• _QUOTED PASSAGE_
■ ■ ■

- Jamalpur Location in Punjab, India Jamalpur Jamalpur (India)
- Coordinates: 31°31′38″N 75°36′23″E﻿ / ﻿31.527317°N 75.606260°E
- Country: India
- State: Punjab
- District: Kapurthala

Government
- • Type: Panchayati raj (India)
- • Body: Gram panchayat

Population (2011)
- • Total: 1,908
- Sex ratio 995/913♂/♀

Languages
- • Official: Punjabi
- • Other spoken: Hindi
- Time zone: UTC+5:30 (IST)
- PIN: 144401
- Telephone code: 01822
- ISO 3166 code: IN-PB
- Vehicle registration: PB-09
- Website: kapurthala.gov.in

= Jamalpur, Phagwara =

Jamalpur is a village in Phagwara Tehsil in Kapurthala district of Punjab State, India. It is located 46 km from Kapurthala, 6 km from Phagwara. The village is administrated by a Sarpanch, who is an elected representative.

== Demography ==
As per census 2011, 673 people were engaged in work activities out of the total population of Jamalpur village, 56 were cultivators (owner or co-owner) while 81 were Agricultural labourer which includes 545 males and 128 females. According to census survey report 2011, 74.29% workers (Employment or Earning more than 6 Months) describe their work as main work and 25.71% workers are involved in Marginal activity providing livelihood for less than 6 months.

■ ■ ■

[Saved entries]
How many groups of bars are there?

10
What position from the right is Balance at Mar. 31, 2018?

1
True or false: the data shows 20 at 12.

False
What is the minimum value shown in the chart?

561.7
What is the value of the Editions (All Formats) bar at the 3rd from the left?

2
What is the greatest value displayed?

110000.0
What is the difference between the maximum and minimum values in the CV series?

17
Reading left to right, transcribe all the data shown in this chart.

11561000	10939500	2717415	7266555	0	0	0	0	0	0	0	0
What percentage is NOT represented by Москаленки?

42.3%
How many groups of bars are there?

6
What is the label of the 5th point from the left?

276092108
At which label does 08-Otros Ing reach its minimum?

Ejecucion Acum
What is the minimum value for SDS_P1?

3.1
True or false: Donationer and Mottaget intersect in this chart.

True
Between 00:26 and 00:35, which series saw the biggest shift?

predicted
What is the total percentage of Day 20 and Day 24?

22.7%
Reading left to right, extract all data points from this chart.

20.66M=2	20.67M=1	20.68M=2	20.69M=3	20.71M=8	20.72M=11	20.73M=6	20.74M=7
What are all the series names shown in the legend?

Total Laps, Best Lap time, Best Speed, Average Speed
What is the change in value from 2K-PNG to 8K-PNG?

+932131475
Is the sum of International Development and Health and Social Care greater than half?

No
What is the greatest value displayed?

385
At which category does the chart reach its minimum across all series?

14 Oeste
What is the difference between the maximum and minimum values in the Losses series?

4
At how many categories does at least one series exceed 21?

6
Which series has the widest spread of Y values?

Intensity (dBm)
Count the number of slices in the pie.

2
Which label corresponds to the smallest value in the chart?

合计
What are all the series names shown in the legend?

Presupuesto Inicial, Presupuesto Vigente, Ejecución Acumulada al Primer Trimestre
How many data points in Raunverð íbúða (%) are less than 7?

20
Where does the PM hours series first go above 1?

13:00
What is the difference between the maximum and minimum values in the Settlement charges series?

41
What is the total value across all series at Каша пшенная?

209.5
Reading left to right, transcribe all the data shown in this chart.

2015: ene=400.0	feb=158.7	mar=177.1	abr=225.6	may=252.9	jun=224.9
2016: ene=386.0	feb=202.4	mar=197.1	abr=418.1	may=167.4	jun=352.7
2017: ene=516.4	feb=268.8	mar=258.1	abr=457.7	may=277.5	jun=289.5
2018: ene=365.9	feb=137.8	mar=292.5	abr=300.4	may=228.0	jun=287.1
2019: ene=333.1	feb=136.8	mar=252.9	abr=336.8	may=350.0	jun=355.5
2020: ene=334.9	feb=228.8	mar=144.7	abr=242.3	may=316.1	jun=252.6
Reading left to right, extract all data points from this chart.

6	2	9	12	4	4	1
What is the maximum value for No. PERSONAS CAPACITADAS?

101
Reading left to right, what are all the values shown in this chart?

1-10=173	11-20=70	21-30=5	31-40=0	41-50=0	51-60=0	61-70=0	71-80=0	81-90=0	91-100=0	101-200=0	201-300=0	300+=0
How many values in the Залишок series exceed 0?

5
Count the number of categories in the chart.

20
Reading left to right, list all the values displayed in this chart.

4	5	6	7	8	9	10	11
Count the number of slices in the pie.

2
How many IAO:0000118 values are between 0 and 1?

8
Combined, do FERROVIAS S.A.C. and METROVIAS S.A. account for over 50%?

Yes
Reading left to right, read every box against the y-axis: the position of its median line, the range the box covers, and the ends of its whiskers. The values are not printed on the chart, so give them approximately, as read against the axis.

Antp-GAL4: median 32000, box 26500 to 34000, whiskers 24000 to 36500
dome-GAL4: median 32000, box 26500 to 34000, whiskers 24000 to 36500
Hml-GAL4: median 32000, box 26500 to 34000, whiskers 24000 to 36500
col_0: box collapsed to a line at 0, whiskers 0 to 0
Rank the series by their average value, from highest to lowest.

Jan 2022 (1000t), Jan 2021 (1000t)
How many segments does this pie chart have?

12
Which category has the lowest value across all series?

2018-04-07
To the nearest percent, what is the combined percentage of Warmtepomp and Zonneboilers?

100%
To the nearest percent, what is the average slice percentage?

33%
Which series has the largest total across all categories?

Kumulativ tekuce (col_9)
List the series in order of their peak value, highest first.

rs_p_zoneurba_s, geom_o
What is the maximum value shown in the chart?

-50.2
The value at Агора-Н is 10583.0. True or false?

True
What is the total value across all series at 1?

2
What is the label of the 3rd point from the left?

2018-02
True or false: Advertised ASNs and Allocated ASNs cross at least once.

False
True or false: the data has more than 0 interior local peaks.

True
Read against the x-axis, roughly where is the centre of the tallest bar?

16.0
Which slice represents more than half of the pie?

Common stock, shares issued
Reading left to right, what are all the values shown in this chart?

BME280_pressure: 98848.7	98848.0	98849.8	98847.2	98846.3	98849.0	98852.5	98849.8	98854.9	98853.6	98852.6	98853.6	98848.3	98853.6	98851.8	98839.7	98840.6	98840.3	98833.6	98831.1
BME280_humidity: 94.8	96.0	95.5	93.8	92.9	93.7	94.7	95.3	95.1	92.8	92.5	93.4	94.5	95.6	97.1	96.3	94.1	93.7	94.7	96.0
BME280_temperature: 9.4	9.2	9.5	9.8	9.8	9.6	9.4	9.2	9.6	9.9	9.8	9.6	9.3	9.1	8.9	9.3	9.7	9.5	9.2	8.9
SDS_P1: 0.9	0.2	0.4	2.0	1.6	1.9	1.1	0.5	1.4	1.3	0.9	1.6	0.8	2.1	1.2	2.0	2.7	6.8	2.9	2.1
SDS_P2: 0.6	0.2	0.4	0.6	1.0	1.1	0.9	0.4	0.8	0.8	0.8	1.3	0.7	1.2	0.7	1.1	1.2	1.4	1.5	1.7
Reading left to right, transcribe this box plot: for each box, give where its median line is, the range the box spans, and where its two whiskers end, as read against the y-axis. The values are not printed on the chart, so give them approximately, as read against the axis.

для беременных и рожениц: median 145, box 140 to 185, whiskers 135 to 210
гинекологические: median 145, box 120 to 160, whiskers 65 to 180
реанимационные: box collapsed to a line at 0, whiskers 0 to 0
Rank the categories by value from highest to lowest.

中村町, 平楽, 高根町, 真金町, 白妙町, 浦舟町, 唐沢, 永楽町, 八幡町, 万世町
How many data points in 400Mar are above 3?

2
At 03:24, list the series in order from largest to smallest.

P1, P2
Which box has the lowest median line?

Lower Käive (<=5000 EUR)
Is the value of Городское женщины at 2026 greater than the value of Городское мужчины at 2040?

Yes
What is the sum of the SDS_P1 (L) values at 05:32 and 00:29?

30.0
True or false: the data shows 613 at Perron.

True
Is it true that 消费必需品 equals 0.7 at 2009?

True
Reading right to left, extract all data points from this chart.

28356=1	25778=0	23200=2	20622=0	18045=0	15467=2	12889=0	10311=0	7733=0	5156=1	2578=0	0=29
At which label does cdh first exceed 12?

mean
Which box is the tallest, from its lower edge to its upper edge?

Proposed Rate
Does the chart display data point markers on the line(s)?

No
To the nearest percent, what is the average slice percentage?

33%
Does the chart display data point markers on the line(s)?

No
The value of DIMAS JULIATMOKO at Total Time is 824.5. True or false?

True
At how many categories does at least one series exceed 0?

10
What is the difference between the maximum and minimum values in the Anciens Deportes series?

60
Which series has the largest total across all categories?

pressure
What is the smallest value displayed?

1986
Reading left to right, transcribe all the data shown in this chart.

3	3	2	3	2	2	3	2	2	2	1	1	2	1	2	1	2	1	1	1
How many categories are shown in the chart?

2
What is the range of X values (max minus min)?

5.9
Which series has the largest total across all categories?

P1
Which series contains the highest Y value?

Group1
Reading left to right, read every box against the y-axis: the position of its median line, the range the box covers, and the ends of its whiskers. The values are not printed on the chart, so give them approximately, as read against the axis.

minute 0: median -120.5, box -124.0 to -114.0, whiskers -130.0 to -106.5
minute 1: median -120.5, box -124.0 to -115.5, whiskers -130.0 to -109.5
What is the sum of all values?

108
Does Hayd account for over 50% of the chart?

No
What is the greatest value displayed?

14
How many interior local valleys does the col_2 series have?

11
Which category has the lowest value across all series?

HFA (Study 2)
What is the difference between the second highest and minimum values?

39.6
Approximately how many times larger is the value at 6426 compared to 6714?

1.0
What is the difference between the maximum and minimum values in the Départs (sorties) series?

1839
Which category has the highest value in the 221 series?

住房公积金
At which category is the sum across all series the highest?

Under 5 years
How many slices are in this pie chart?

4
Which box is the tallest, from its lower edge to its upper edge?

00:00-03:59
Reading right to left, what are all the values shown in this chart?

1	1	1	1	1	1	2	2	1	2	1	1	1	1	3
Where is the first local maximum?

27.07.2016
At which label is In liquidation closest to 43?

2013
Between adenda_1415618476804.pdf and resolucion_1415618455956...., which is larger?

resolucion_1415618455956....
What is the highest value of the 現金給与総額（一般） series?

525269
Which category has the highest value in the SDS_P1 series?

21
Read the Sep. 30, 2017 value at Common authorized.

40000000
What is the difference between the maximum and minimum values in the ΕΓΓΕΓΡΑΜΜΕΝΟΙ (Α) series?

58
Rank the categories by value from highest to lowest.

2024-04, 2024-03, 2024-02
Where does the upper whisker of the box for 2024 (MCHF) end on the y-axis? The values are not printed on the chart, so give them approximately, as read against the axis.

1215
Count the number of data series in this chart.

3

■ ■ ■

• _QUESTIONS_
1 - What does the article on Jamalpur village say, summed up in two sentences?
2 - Could you write the next part of the article on Jamalpur village, starting after its final sentence?
These records have no connection to the article on Jamalpur village.

• _LIST OF ANSWERS_
1 - Jamalpur is a village in Phagwara Tehsil in Kapurthala district of Punjab, India, located 46 km from Kapurthala and 6 km from Phagwara, and it is administered by an elected Sarpanch. The 2011 census recorded a total population of 1,908, of whom 673 were engaged in work activities.

2 -
According to the report published by Census India in 2011, Hradaspur has 356 houses with the total population of 1,908 persons of which 995 are male and 913 females. Literacy rate of Hradaspur is 75.58%, lower than the state average of 75.84%. The population of children in the age group 0–6 years is 221 which is 11.58% of the total population. Child sex ratio is approximately 873, higher than the state average of 846.

== Population data ==

| Particulars | Total | Male | Female |
|---|---|---|---|
| Total No. of Houses | 356 | - | - |
| Population | 1,908 | 995 | 913 |
| Child (0-6) | 221 | 118 | 103 |
| Schedule Caste | 1,746 | 915 | 831 |
| Schedule Tribe | 0 | 0 | 0 |
| Literacy | 75.58 % | 80.50 % | 70.25 % |
| Total Workers | 673 | 545 | 128 |
| Main Worker | 500 | 0 | 0 |
| Marginal Worker | 173 | 113 | 60 |

== Caste ==
The village has schedule caste (SC) constitutes 91.51% of total population of the village and it doesn't have any Schedule Tribe (ST) population.